By Jeff Brumley
Declining memberships and contributions, shuttered sanctuaries and surging megachurches have generated a lot of fear in U.S. congregations.
The problem is that fear is a turnoff to those that struggling churches hope to serve, M. Craig Barnes, president of Princeton Theological Seminary, wrote in a Jan. 29 article for The Christian Century.
The church, he said, “has never looked less attractive than when it dresses in anxiety. Historically that’s when we’ve made our worst mistakes. Fear makes us desperate. We throw the little money and energy that remains into trendy programs that make no substantive change.”
Barnes’ article, “The post-anxiety church,” was aimed at mainline churches concerned about the health of their denominations. But Baptist ministers said its diagnosis of fear can be applied to their churches, too.
And so can Barnes’ prescription.
“The alternative response is for the church to do what it’s always done at its best, what it did from the beginning: stop thinking about its future and sacrifice itself to its mission.”
‘Concentrate on mission’
Much the same is true for Baptist and other non-mainline churches coping with downward membership trends, said David Hull, coordinator for the Center for Healthy Churches-Southeast.
Clergy and congregations are often eager to learn what they can do to reverse those trends and to ensure the survival of their institutions. Hull said that’s the wrong way to look at the situation.
“Don’t concentrate on survival,” he said. “Concentrate on the mission.”
At the same time, a church’s health is a worthy goal, he said.
“We do our best not just for survival but to be good stewards of the church that Jesus Christ has entrusted us into our care.”
To be good stewards means to overcome the tension of attractional versus missional models, Hull said.
“It’s both-and, not either-or.”
“A church needs a good balance between that sense of attracting people to come to Christ, as well as a sense of going and being missional,” he added.
‘A means to an end’
And in some cases it’s the missional — the going out — that ends up attracting people to a church.
At least that’s what Susan Rogers has discovered as pastor of The Well at Springfield, a Cooperative Baptist Fellowship missional church plant in Jacksonville, Fla.
Rogers, who launched the inner-city church in 2011, said the idea wasn’t to grow membership through expensive ministries, but to help meet the spiritual and material needs of local residents.
“Church is not meant to be an end; it’s a means to an end,” Rogers said.
So as the congregation grew, members set about volunteering at local nonprofits and schools.

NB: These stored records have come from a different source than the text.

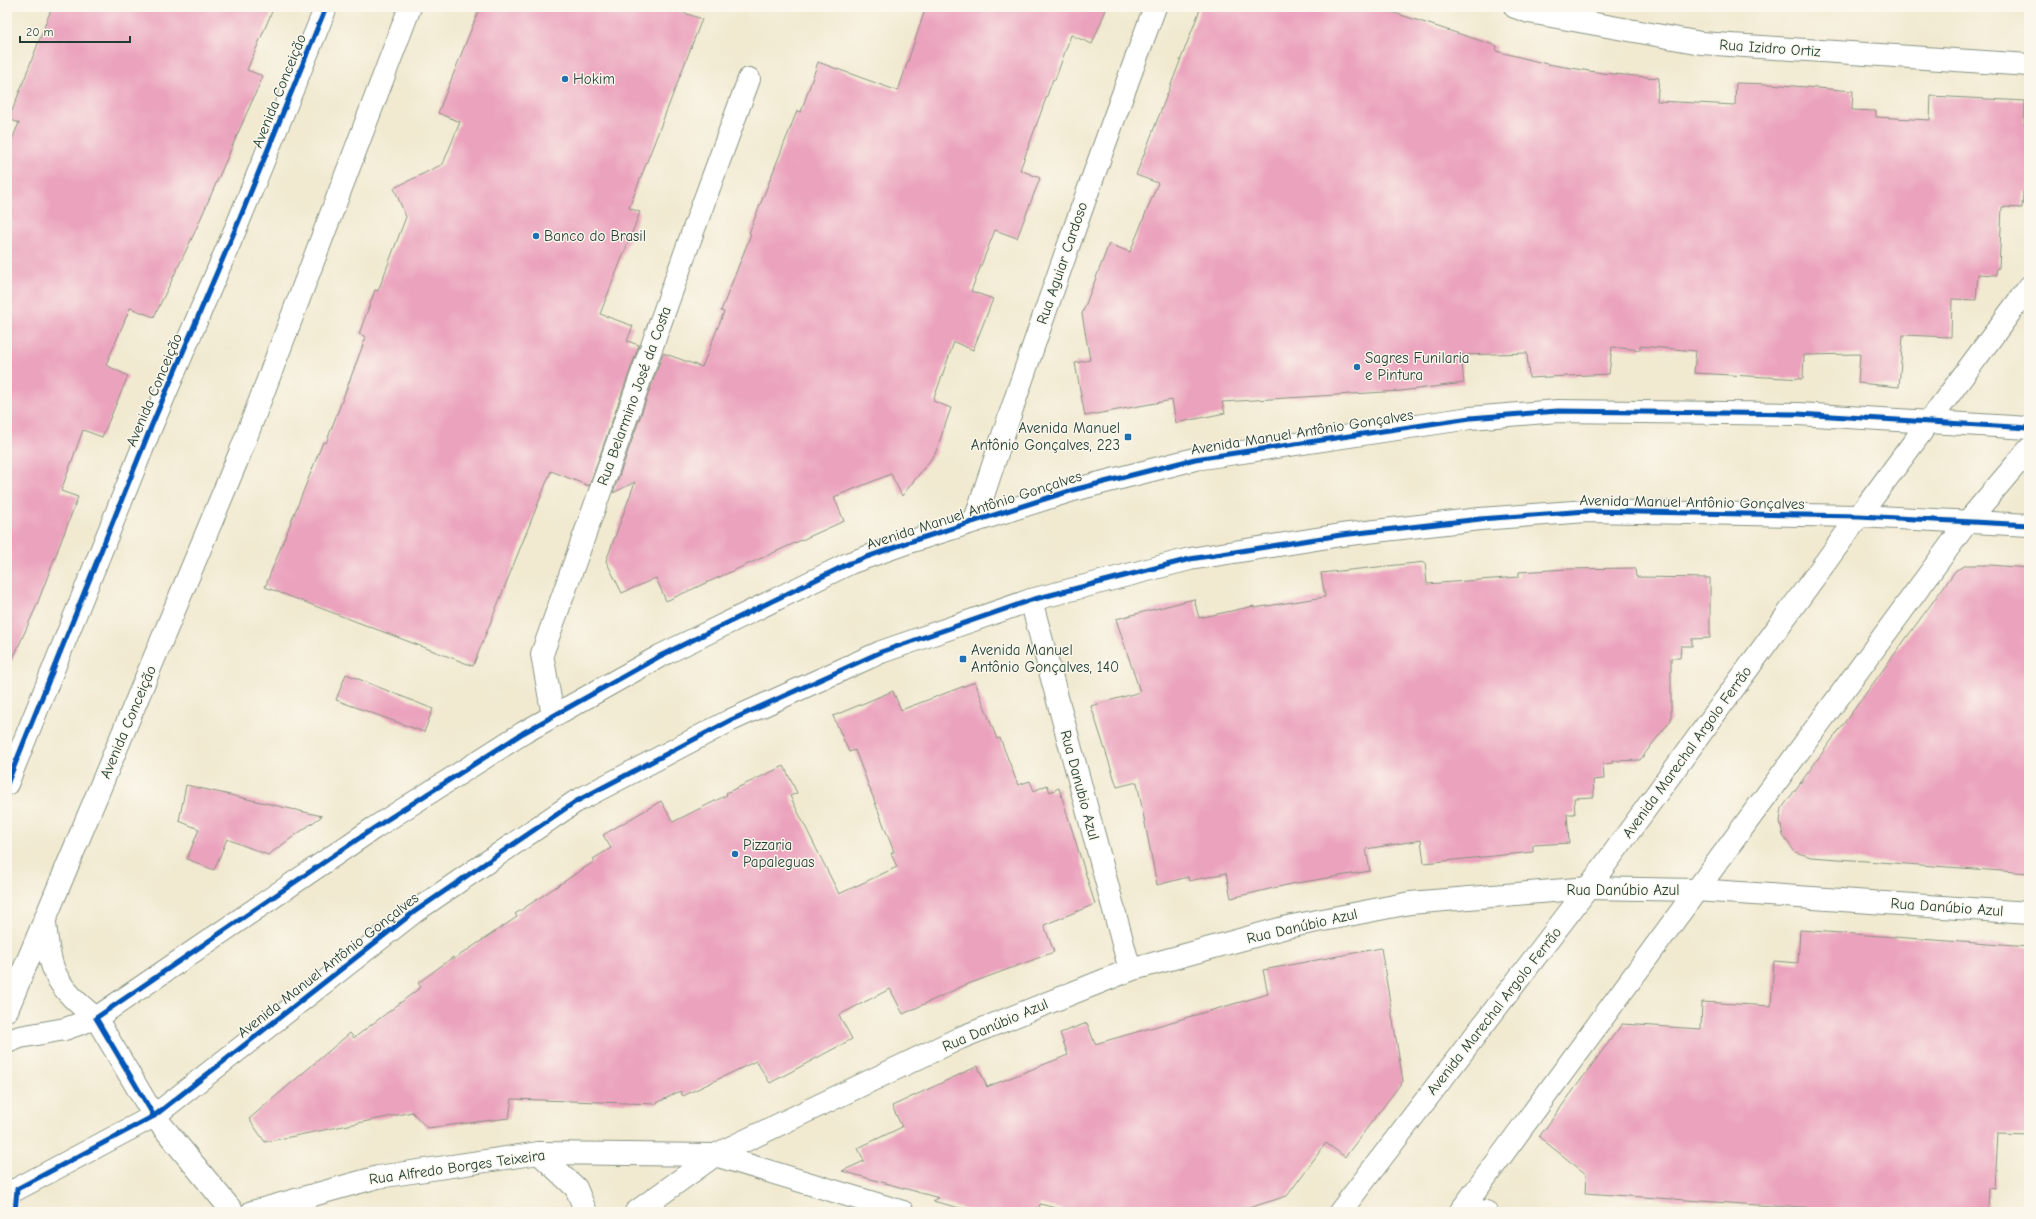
<svg xmlns="http://www.w3.org/2000/svg" width="2036" height="1219" viewBox="0 0 2036 1219" font-family="'Comic Neue',sans-serif">
<rect width="100%" height="100%" fill="#fbf7ec"/>
<filter id="ink" filterUnits="userSpaceOnUse"><feTurbulence type="fractalNoise" baseFrequency=".025" numOctaves="2"/><feDisplacementMap in="SourceGraphic" scale="8" xChannelSelector="R" yChannelSelector="G"/><feConvolveMatrix kernelMatrix="1 2 1 2 8 2 1 2 1" color-interpolation-filters="sRGB"/></filter>
<filter id="wash" filterUnits="userSpaceOnUse"><feTurbulence type="fractalNoise" baseFrequency=".012" numOctaves="4" result="noise"/><feDisplacementMap in="SourceGraphic" scale="16" xChannelSelector="R" yChannelSelector="G"/><feGaussianBlur stdDeviation="0.9" result="paint"/><feColorMatrix in="noise" values="0 0 0 0 0 0 0 0 0 0 0 0 0 0 0 0 0 1.4 0 .05"/><feComposite in="paint" operator="in"/></filter>
<g filter="url(#wash)">
<rect width="100%" height="100%" fill="#f1ead1"/>
<g id="blocks">
<g fill="#eba3bd">
<polygon points="52,7 274,7 247,70 263,76 193,236 154,317 130,308 106,365 128,376 102,437 83,430 61,491 78,497 36,607 7,672 7,151 19,123 9,119"/>
<polygon points="480,7 667,7 702,19 629,208 640,212 600,314 633,326 627,341 639,345 589,486 551,471 473,666 265,587 323,442 326,443 366,337 359,334 375,290 378,291 406,217 394,188 443,164 460,122 438,113"/>
<polygon points="926,7 1107,7 1092,44 1071,35 1055,80 1053,79 1020,170 1040,178 1017,238 995,230 971,291 993,299 973,350 954,342 933,401 951,408 935,454 902,496 891,474 834,497 844,521 666,601 656,578 622,593 606,561 635,482 613,493 663,353 702,367 724,312 721,311 751,234 749,233 797,111 801,112 818,62 898,91"/>
<polygon points="1201,7 1376,7 1497,46 1496,51 1547,64 1602,73 1659,78 1657,101 1735,105 1736,83 1770,84 1853,91 1852,110 1876,111 1876,117 1930,120 1931,96 2025,101 2024,125 2029,125 2029,193 2023,192 2022,208 2002,207 1999,268 1997,268 1996,275 1978,274 1976,300 1952,299 1951,337 1903,335 1899,387 1858,383 1860,354 1804,355 1803,379 1694,373 1696,351 1640,346 1640,350 1612,347 1609,374 1529,378 1527,353 1461,355 1464,383 1401,391 1222,402 1225,413 1176,423 1172,400 1085,416 1075,363 1090,360 1082,314 1109,244 1130,252 1158,183 1136,175"/>
<polygon points="1425,562 1427,584 1519,577 1519,572 1567,569 1635,568 1636,577 1710,578 1710,638 1692,639 1692,646 1681,646 1680,658 1671,658 1671,720 1640,760 1612,761 1613,763 1603,764 1604,779 1593,780 1594,797 1574,798 1575,814 1567,814 1569,843 1533,845 1533,852 1424,863 1421,840 1366,849 1370,871 1291,884 1231,898 1226,873 1189,881 1188,877 1157,885 1137,782 1117,787 1091,706 1140,692 1116,619 1194,599 1199,618 1254,606 1254,608 1325,597 1321,573"/>
<polygon points="1967,565 1990,565 2029,568 2029,873 1811,857 1795,852 1783,836 1780,821 1782,808 1956,570"/>
<polygon points="346,674 433,709 424,732 336,700"/>
<polygon points="975,682 997,739 1000,738 1018,785 1030,781 1034,791 1047,785 1050,792 1059,788 1095,904 1044,925 1054,952 963,986 903,1014 890,989 839,1015 852,1039 770,1083 756,1061 683,1096 680,1091 655,1104 512,1099 509,1118 427,1128 412,1112 265,1142 249,1119 350,1033 354,1038 421,987 418,983 453,957 454,959 517,917 515,914 595,861 593,859 611,848 603,835 661,801 673,822 727,795 726,793 784,766 797,793 790,796 839,894 897,867 891,853 894,852 855,750 849,752 833,716 893,691 901,710"/>
<polygon points="186,785 322,816 268,855 227,839 214,870 187,859 199,829 179,821"/>
<polygon points="1800,930 2029,947 2029,1134 1998,1133 1995,1189 1989,1188 1988,1212 1859,1212 1585,1193 1586,1174 1539,1137 1622,1024 1701,1029 1702,1002 1771,1006 1774,961 1798,963"/>
<polygon points="1381,948 1403,1081 1345,1157 1326,1143 1287,1196 1236,1212 1072,1212 1040,1204 1038,1212 975,1212 933,1201 939,1198 842,1171 864,1161 858,1148 902,1127 892,1106 978,1066 987,1087 1068,1055 1060,1033 1087,1023 1095,1044 1268,994 1263,970"/>
</g>
</g>
</g>
<g filter="url(#ink)">
<use href="#blocks" fill-opacity="0" stroke="#889482" stroke-width="1"/>
<g fill="none" stroke-linecap="round" stroke-linejoin="round">
<g stroke="#889482" stroke-width="24">
<g id="minor">
<polyline points="1515,7 1529,12 1701,43 2029,65"/>
<path d="M975,520c56,-172 117,-343 180,-513"/>
<polyline points="1031,600 1130,970"/>
<polyline points="553,716 542,654 692,234 749,79"/>
<polyline points="96,1018 154,1116 233,1212"/>
<polyline points="539,1153 576,1188 586,1212"/>
<polyline points="1463,1208 1486,1212"/>
<polyline points="252,1212 378,1177 539,1153 715,1155 903,1212"/>
<polyline points="636,1212 715,1155 960,1038 1130,970 1287,927 1410,903 1588,888 1696,890 2029,913"/>
<polyline points="1340,1212 1588,888 1859,516"/>
<polyline points="1460,1212 1968,521"/>
</g>
</g>
<g stroke="#889482" stroke-width="24">
<g id="tertiary">
<polyline points="1859,516 2029,287"/>
<polyline points="1968,521 2029,449"/>
</g>
</g>
<g stroke="#889482" stroke-width="24">
<g id="secondary">
<polyline points="7,784 151,427 238,223 326,7"/>
<path d="M45,923c5,51 11,63 51,95"/>
<polyline points="7,1010 240,453 410,7"/>
<polyline points="7,1042 20,1037 65,1029 96,1018 374,828 523,733 660,656 850,563 912,541 1073,490 1195,459 1470,418 1558,411 1798,414 2029,428"/>
<polyline points="7,1192 17,1189 154,1116 414,912 575,802 731,720 881,652 1031,600 1190,559 1341,535 1480,519 1587,511 1859,516 2029,525"/>
</g>
</g>
<use href="#minor" stroke="#fff" stroke-width="22"/>
<use href="#tertiary" stroke="#fff" stroke-width="22"/>
<use href="#secondary" stroke="#fff" stroke-width="22"/>
<g stroke="#fbf7ec" stroke-width="8">
<g id="cycleway">
<polyline points="7,784 151,427 238,223 326,7"/>
<polyline points="154,1116 96,1018 374,828 523,733 660,656 850,563 912,541 1073,490 1195,459 1470,418 1558,411 1798,414 2029,428"/>
<polyline points="15,1212 17,1189 154,1116 414,912 575,802 731,720 881,652 1031,600 1190,559 1341,535 1480,519 1587,511 1859,516 2029,525"/>
</g>
</g>
<use href="#cycleway" stroke="#0057b8" stroke-width="5"/>
</g>
</g>
<g fill="#1f6fb2" stroke="#fbf7ec" stroke-width="1.5">
<circle cx="565" cy="79" r="4"/>
<circle cx="536" cy="236" r="4"/>
<circle cx="1357" cy="367" r="4"/>
<rect x="1124" y="433" width="8" height="8" rx="2"/>
<rect x="959" y="655" width="8" height="8" rx="2"/>
<circle cx="735" cy="854" r="4"/>
</g>
<g text-anchor="middle" stroke-width="3" stroke-linejoin="round" paint-order="stroke">
<g font-size="15" fill="#1f3d34" stroke="#fbf7ec">
<text transform="translate(1770 48) rotate(4)" y="5">Rua Izidro Ortiz</text>
<text transform="translate(279 91) rotate(-68)" y="5">Avenida Conceição</text>
<text transform="translate(1062 263) rotate(-71)" y="5">Rua Aguiar Cardoso</text>
<text transform="translate(154 390) rotate(-67)" y="5">Avenida Conceição</text>
<text transform="translate(634 396) rotate(-70)" y="5">Rua Belarmino José da Costa</text>
<text transform="translate(1302 432) rotate(-9)" y="5">Avenida Manuel Antônio Gonçalves</text>
<text transform="translate(1692 502) rotate(1)" y="5">Avenida Manuel Antônio Gonçalves</text>
<text transform="translate(974 510) rotate(-18)" y="5">Avenida Manuel Antônio Gonçalves</text>
<text transform="translate(128 722) rotate(-67)" y="5">Avenida Conceição</text>
<text transform="translate(1687 752) rotate(-54)" y="5">Avenida Marechal Argolo Ferrão</text>
<text transform="translate(1080 785) rotate(75)" y="5">Rua Danubio Azul</text>
<text x="1623" y="895">Rua Danúbio Azul</text>
<text transform="translate(1947 907) rotate(4)" y="5">Rua Danúbio Azul</text>
<text transform="translate(1302 926) rotate(-13)" y="5">Rua Danúbio Azul</text>
<text transform="translate(328 965) rotate(-38)" y="5">Avenida Manuel Antônio Gonçalves</text>
<text transform="translate(1494 1011) rotate(-52)" y="5">Avenida Marechal Argolo Ferrão</text>
<text transform="translate(995 1025) rotate(-23)" y="5">Rua Danúbio Azul</text>
<text transform="translate(457 1167) rotate(-8)" y="5">Rua Alfredo Borges Teixeira</text>
</g>
<g font-size="15" fill="#1f3d34" stroke="#fbf7ec" text-anchor="start">
<text x="573" y="84">Hokim</text>
<text x="544" y="241">Banco do Brasil</text>
<text x="1365" y="363">Sagres Funilaria<tspan x="1365" dy="17">e Pintura</tspan></text>
<text x="1120" y="433" text-anchor="end">Avenida Manuel<tspan x="1120" dy="17">Antônio Gonçalves, 223</tspan></text>
<text x="971" y="655">Avenida Manuel<tspan x="971" dy="17">Antônio Gonçalves, 140</tspan></text>
<text x="743" y="850">Pizzaria<tspan x="743" dy="17">Papaleguas</tspan></text>
</g>
</g>
<rect width="2036" height="1219" fill="none" stroke="#fbf7ec" stroke-width="24"/>
<path d="M20 36v6h110v-6" fill="none" stroke="#1f3d34" stroke-width="2"/>
<text x="26" y="36" font-size="12" fill="#1f3d34" stroke="#fbf7ec" stroke-width="3" paint-order="stroke">20 m</text>
</svg>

“We looked for opportunities to intersect with people where they naturally are,” she said. “We don’t want them to necessarily come to us, we want to listen and learn about the needs they have so we can partner with what’s already happening.”
But that approach to ministry has come with a good amount of fear, Rogers said.
Fear is ‘natural’
Finances was one area that generated some anxiety. The Well was launched with three years of combined funding from CBF national and CBF Florida. Since then it’s been making its own way.
And then there’s the congregation’s worship space situation. Since its founding, The Well has met in three rented spaces — an events center before and after worshiping in a Lutheran church.
Plans are now being formulated to move to a collaborative space shared by artists and a restaurant.
With the uncertainty of finances and space, Rogers said, it’s easy to get caught up in worry.
“I feel like fear is a natural part of dealing with finances and also of creating something and trying to become independent,” she said.
Looking back and forward
But there are two actions that help alleviate those fears, she added, looking back and looking forward.
Looking back is a reminder that the congregation repeatedly met and overcame its challenges.
“We look back on how God has provided for us in the past.”
Looking to the future also helps, especially by using CBF’s Dawning’s resource, she said.
“It’s been helpful to follow a rhythm of visioning, forming and engaging throughout the year,” Rogers said. “That way, we are never done seeking, asking and learning and are listening for God’s voice. This helps to reassure us when fear creeps in.”
But it also helps to remember that even if The Well were ultimately to close, “it would not be the end of the world,” she said.
So that gets back to the basics — doing the mission the church is called to do and not worrying about the eventual outcome.
“It’s not about gathering a large congregation, it’s not about how much money you take in on a Sunday or about a huge reputation you are creating for yourself,” Rogers said. “It’s about transformation. Are people being changed because of their experience of your church and the gospel?”